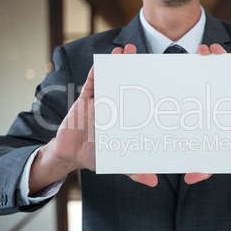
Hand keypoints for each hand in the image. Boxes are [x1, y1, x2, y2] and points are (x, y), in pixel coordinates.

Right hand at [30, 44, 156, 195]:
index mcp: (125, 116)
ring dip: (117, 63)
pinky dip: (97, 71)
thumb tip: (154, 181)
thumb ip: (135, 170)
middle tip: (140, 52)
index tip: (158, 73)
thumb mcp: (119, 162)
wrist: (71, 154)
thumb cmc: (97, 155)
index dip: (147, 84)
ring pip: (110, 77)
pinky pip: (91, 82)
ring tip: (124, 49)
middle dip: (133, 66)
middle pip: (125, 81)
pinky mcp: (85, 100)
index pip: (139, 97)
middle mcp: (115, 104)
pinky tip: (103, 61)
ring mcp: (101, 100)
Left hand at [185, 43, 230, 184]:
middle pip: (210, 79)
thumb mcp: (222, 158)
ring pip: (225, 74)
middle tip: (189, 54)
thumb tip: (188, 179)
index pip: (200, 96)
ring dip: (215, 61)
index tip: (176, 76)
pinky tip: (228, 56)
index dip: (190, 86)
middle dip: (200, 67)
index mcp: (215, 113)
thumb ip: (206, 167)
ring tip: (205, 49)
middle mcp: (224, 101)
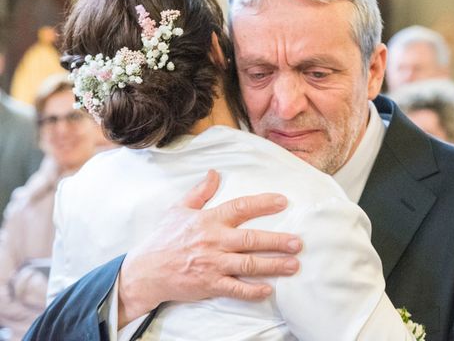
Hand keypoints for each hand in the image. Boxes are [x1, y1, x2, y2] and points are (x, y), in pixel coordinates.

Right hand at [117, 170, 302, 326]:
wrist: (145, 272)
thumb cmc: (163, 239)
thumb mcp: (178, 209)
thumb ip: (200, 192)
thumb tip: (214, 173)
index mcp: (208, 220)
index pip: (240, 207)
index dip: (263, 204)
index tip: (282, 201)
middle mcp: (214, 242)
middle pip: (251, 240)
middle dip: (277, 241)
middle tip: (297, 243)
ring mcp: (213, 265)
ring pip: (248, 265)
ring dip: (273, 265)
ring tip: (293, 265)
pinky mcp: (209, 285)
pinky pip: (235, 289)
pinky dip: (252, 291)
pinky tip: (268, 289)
________
Exercise
Leaving the pictures out, print every line of the listing exactly.

Exercise solution
Hand keypoints for each hand in the image. Boxes are [x1, y1, x2, y2] and points are (x, y), in pixel coordinates.

Right hand at [30, 44, 156, 195]:
index mcp: (125, 116)
ring dip: (117, 63)
pinky dip: (97, 71)
thumb tip: (154, 181)
thumb ip: (135, 170)
middle tip: (140, 52)
index tip: (158, 73)
thumb mcp: (119, 162)
wrist: (71, 154)
thumb cmc: (97, 155)
index dip: (147, 84)
ring pip: (110, 77)
pinky pip: (91, 82)
ring tip: (124, 49)
middle dip: (133, 66)
middle pip: (125, 81)
pinky mcp: (85, 100)
index pip: (139, 97)
middle mcp: (115, 104)
pinky tip: (103, 61)
ring mcp: (101, 100)
Left hand at [185, 43, 230, 184]:
middle pip: (210, 79)
thumb mcp: (222, 158)
ring pip: (225, 74)
middle tip: (189, 54)
thumb tip: (188, 179)
index pip: (200, 96)
ring dip: (215, 61)
index tip: (176, 76)
pinky tip: (228, 56)
index dip: (190, 86)
middle dip: (200, 67)
index mcp: (215, 113)
thumb ip: (206, 167)
ring tip: (205, 49)
middle mcp: (224, 101)
Hand keypoints for each hand in the image. Boxes are [x1, y1, x2, y2] and points are (x, y), in pixel coordinates.

Right hand at [117, 170, 302, 326]:
wrist: (145, 272)
thumb cmc: (163, 239)
thumb mcp: (178, 209)
thumb ip: (200, 192)
thumb tip: (214, 173)
index mcp: (208, 220)
index pip: (240, 207)
index dip: (263, 204)
index tip: (282, 201)
middle mcp: (214, 242)
middle pip: (251, 240)
middle dip: (277, 241)
middle tip: (297, 243)
ring mcp: (213, 265)
ring pip: (248, 265)
ring dip: (273, 265)
ring tip: (293, 265)
pinky mcp: (209, 285)
pinky pip: (235, 289)
pinky dip: (252, 291)
pinky tip: (268, 289)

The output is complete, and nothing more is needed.